Is the principal the person who really drives the IEP process at your school? I'm just curious because at our school it was the SPED staff person who was *really* technically in charge, and she would have been the person that would have made the decision re whether or not another meeting needed to be held to make a change in wording of an accommodation. She also reported to a SPED chairperson in the district rather than only reporting to the principal, so I think the district chairperson helped to prevent situations like a principal acting on emotion from getting out of control or acting in a way that wasn't in the district's best interests. I'm just curious if you have a SPED staff person at your school, and if so do you think he/she has any kind of power over this decision, or do you think the principal is simply digging in and wielding his power and there's no changing his mind? If you have a reasonable SPED person, I might just drop in and talk to her or give her a call and ask if this small update to the IEP couldn't be handled via phone calls - we did that for a change in our ds' IEP and it worked fine! (Of course, we didn't have our principal acting as a roadblock).

I'd also ask your advocate what she recommends.

And... I'd do my best to simply ignore the fact the principal is digging his heels in and making mountains out of molehills. Respond to his email per mon's suggestions, and offer up the times *you* (and your advocate) are available to meet - make sure all of the times you suggest are workable times for both you and your advocate. Your principal can't insist that the meeting happen at 8.
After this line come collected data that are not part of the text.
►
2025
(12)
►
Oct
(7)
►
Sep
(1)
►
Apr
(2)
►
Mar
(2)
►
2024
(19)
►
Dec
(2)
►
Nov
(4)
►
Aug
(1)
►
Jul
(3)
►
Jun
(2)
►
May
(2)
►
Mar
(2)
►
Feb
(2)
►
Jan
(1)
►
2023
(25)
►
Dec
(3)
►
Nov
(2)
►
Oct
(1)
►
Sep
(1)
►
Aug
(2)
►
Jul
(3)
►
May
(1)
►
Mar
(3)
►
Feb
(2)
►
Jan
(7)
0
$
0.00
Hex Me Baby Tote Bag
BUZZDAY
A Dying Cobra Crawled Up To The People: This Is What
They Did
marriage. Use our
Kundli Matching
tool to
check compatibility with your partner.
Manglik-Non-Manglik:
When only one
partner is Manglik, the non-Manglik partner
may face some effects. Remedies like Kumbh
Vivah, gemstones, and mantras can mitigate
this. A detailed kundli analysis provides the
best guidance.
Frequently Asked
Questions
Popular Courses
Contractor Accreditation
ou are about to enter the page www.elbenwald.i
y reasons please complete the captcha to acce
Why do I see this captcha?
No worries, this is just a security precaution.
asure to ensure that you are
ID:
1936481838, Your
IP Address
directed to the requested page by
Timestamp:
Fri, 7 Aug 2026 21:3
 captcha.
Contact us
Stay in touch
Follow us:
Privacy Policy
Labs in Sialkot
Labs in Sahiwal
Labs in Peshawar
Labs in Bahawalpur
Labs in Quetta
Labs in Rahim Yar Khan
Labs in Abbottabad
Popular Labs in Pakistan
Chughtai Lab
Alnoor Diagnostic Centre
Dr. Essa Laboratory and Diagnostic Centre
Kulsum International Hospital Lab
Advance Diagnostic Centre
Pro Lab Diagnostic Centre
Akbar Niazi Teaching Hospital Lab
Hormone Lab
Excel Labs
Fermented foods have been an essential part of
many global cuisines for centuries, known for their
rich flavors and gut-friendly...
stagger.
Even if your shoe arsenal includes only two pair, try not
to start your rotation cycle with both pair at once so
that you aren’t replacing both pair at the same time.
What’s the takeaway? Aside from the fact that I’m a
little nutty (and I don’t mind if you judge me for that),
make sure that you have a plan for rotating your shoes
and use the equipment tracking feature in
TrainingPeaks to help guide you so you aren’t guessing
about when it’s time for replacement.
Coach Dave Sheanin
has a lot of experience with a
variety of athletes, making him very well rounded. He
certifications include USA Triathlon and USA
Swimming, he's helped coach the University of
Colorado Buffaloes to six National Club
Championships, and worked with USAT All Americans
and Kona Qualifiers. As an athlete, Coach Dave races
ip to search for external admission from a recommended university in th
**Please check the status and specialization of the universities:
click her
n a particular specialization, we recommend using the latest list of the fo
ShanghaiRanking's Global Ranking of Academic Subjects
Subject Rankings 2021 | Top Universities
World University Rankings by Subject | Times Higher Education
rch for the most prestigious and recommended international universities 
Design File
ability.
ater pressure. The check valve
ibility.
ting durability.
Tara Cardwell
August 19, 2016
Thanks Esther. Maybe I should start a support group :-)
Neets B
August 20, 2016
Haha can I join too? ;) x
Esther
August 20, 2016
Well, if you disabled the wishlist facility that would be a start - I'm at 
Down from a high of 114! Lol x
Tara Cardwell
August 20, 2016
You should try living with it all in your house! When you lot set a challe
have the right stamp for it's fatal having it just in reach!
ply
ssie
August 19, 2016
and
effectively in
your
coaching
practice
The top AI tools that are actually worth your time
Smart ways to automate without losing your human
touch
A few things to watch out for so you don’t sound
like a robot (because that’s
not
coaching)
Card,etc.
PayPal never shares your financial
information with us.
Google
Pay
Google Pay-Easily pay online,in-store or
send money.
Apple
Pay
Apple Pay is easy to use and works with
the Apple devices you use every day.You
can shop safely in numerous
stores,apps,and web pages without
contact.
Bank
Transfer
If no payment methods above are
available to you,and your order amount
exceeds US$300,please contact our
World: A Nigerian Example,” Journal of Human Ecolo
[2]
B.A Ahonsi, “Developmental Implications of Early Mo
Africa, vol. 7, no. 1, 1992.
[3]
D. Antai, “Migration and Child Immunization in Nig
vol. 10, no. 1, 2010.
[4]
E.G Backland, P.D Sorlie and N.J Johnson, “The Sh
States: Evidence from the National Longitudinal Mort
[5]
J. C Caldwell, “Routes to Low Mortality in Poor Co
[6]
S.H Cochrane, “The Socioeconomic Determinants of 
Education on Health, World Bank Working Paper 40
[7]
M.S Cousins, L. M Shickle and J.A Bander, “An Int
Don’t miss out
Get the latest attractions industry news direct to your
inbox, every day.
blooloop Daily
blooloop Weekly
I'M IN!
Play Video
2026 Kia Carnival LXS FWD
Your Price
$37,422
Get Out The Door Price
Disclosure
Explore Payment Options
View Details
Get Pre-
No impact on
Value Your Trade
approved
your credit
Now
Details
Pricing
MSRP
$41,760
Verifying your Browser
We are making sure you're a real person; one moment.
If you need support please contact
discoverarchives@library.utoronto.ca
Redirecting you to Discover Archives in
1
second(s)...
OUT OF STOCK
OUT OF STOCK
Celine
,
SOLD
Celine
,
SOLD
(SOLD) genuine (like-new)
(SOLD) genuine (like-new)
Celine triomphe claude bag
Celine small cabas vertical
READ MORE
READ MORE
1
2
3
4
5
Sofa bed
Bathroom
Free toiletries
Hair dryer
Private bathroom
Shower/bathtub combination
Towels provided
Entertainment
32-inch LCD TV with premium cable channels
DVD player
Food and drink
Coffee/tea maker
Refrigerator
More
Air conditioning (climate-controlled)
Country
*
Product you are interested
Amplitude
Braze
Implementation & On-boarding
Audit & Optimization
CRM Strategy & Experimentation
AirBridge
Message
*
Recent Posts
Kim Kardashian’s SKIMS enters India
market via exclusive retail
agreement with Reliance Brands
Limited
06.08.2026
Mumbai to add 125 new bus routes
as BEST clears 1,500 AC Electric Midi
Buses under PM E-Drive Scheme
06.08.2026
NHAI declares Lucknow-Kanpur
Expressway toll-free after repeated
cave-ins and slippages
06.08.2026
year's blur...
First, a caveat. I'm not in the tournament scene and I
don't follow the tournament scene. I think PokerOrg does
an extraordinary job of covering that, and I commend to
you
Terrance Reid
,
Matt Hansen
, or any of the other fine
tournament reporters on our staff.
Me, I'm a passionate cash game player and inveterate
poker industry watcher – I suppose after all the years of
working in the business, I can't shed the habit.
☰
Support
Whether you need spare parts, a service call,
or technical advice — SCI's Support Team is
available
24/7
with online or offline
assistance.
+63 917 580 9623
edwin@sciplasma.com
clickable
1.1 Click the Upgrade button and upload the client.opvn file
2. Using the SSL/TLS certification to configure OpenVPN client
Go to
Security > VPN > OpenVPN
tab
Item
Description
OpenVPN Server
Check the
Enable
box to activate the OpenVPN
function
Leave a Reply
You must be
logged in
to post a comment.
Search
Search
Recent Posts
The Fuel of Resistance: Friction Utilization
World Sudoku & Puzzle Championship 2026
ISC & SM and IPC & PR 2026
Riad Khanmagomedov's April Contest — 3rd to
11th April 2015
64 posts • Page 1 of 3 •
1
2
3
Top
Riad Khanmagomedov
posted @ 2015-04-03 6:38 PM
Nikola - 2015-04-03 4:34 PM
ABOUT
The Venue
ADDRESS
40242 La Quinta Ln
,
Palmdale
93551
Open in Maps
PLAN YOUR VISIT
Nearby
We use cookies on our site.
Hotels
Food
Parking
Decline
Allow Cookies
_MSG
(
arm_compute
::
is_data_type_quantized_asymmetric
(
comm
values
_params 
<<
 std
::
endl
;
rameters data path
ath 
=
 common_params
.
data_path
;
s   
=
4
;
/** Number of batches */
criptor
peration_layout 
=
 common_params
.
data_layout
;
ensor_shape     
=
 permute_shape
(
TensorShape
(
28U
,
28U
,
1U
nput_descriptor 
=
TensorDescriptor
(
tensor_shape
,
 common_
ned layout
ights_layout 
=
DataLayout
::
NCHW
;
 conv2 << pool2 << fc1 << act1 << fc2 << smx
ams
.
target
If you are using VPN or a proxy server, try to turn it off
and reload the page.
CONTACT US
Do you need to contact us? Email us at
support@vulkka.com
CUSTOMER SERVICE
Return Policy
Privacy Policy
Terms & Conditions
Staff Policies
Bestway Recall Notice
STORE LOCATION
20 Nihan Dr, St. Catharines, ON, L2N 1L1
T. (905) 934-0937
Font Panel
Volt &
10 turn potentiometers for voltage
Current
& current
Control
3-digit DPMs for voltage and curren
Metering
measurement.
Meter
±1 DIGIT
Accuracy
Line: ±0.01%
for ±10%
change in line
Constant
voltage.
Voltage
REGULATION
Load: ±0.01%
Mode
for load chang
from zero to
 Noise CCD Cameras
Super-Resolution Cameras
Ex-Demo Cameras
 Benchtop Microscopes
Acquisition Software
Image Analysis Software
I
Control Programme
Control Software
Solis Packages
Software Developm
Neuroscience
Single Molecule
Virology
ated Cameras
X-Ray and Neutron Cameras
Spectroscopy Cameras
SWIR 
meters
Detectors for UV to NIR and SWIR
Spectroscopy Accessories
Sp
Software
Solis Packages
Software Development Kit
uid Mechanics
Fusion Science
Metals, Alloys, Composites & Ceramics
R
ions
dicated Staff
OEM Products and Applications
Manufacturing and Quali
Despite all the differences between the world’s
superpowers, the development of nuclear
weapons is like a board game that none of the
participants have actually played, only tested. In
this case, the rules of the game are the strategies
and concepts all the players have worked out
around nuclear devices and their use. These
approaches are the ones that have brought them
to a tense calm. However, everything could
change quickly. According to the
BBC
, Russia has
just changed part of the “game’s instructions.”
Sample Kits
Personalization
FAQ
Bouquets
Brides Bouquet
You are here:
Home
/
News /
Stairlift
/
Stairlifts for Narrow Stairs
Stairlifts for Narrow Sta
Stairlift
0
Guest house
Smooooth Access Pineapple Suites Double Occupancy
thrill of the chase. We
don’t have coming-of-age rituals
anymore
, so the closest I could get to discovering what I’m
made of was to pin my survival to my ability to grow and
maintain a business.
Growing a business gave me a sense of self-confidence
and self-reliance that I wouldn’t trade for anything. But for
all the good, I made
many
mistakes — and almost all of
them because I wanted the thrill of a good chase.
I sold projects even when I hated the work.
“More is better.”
I'd also only suggest dates after the next eval comes in, since it's 2 weeks away.

Hang in there - you're really doing a GREAT job of advocating - I'm sorry your principal is being such a bottle neck in the process!

polarbear

ps - don't know how your district is set up, but we also had a team member from our district office sit in on each of our IEP meetings to be sure that the school members followed district policy etc. I don't know for sure if this was routine in our district, or something that happened at our school because our school had been in trouble for violating the spirit and law of IDEA in the past... but if you have a person like that who is sitting in, you might also give them a call and ask if this is really something that warrants a meeting. My gut feeling is that if the SPED team members are ok with the change to the wording, they will be motivated and able to get the change through without a meeting - because I'm guessing that they have more meetings than they can fit into their days to begin with, and scheduling endless meetings over something that could easily be agreed to on the phone isn't high on their agenda, kwim?

Last edited by polarbear; 04/10/13 09:47 AM.